-- Start of Document extract --

In this paper, the kinetic model of turbulence is used to describe the evolution and structure of the upper turbulent layer with the parameters taken from in situ observations. Particular attention is paid to the cases of the large Richardson number and the role of turbulent potential energy in explaining the observation data. As an example, we use some data from the paper (Forryan et al., 2013) that provided a relatively detailed set of measurements for three cruises taken in 2006–2009 in different areas of the world ocean: North Atlantic (cruise D3406, June–July 2006, and cruise D321, July–August 2007) and Southern Ocean (cruise JC29, November–December 2008). These experiments aimed to study turbulent mixing in the presence of a stratified shear flow associated with mesoscale motions such as eddies and fronts. With the given profiles of current shear and buoyancy frequency taken from Forryan et al. (2013), the theory developed in Ostrovsky and Troitskaya (1987) yields the results that satisfactorily agree with the measurements of the turbulent dissipation rate given in Forryan et al. (2013). The details of the measurements can be found in Forryan et al. (2013) and references therein.

Figure 1 Profiles of the Richardson number for three cruises calculated from Fig. 2 of Forryan et al. (2013).

Figure 2 Temporal variation of kinetic (a) and potential (b) energy for the conditions of cruise JC29. From top to bottom: $z=\mathrm{20},\mathrm{30},\mathrm{50},\mathrm{100}$, and 180 m. Here, $K_{\mathrm{0}}=P_{\mathrm{0}}={\mathrm{10}}^{-\mathrm{6}}$ m² s⁻².

-- End of Document extract --

_List of tasks_
A. In the upper-ocean turbulence excerpt, which cruise was conducted in the Southern Ocean, and when?
B. Render this sentence from the upper-ocean turbulence excerpt in Spanish: "These experiments aimed to study turbulent mixing in the presence of a stratified shear flow associated with mesoscale motions such as eddies and fronts."

-- Start of Items --

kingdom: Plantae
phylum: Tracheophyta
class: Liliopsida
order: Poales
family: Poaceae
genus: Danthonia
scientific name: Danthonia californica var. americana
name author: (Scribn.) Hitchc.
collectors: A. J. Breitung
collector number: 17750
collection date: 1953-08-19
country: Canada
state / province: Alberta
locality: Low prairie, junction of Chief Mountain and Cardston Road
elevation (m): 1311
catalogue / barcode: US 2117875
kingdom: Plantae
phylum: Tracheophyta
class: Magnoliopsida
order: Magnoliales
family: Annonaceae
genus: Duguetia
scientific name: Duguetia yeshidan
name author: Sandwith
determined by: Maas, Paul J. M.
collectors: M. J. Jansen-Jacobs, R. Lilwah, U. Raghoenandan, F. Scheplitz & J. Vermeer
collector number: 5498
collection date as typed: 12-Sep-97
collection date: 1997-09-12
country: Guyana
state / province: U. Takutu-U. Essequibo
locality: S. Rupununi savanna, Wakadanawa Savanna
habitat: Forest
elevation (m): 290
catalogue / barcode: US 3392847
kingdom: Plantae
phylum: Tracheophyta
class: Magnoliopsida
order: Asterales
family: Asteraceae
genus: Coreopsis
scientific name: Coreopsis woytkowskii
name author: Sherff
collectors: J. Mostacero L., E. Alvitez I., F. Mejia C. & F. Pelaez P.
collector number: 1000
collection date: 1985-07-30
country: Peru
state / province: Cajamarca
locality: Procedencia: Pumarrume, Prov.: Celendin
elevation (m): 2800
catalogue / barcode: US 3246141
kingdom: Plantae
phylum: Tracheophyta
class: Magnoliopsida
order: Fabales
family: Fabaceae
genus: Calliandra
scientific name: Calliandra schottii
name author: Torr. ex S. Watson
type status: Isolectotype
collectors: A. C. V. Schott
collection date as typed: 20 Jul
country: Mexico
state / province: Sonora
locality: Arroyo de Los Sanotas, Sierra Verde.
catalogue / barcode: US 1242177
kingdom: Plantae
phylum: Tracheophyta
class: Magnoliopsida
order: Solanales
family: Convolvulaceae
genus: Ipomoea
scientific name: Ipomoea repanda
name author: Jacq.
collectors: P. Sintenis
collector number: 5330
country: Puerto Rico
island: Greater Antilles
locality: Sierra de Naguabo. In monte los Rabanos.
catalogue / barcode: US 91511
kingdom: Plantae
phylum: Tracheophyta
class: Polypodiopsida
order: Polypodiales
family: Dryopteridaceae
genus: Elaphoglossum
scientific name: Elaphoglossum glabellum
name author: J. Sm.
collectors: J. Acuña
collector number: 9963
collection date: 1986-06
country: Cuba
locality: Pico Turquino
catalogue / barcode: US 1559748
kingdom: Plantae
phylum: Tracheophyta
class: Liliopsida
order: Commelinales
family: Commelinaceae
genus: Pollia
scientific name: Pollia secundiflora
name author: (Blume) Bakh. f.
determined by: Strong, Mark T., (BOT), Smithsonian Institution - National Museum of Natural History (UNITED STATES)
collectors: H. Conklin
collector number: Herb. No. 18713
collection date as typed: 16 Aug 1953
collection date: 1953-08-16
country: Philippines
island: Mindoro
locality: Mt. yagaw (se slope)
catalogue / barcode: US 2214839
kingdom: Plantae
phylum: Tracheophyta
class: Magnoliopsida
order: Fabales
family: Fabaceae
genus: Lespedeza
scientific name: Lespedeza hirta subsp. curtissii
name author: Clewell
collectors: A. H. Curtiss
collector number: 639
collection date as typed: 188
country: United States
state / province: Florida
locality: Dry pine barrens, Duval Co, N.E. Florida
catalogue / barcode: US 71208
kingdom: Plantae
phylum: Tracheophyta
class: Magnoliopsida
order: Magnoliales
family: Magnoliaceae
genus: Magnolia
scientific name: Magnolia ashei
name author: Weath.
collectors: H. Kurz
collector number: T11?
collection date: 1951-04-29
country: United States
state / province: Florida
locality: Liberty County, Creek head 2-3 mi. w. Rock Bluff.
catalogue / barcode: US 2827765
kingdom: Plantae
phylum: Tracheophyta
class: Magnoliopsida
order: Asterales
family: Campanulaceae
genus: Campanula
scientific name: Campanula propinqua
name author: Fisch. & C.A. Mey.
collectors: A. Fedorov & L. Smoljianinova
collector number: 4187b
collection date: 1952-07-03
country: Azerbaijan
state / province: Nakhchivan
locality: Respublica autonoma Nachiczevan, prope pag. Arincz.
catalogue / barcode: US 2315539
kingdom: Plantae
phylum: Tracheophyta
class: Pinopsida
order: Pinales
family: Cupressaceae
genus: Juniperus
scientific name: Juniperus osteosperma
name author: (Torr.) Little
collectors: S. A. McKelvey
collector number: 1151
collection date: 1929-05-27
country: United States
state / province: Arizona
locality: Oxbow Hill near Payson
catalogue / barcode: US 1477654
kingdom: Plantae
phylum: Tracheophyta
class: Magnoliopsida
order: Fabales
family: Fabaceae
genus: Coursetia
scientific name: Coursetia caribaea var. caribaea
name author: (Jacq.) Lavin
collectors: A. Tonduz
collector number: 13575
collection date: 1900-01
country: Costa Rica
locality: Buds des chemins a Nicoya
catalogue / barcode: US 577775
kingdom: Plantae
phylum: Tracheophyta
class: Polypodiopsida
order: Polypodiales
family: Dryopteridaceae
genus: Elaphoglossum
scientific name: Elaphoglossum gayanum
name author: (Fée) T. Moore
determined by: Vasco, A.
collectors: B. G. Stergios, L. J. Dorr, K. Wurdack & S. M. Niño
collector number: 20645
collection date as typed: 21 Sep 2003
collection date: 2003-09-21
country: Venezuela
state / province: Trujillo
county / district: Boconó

-- End of Items --

_List of solutions_
A. Cruise JC29, in November–December 2008.

B. Estos experimentos tenían como objetivo estudiar la mezcla turbulenta en presencia de un flujo de cizalla estratificado asociado a movimientos de mesoescala, como remolinos y frentes.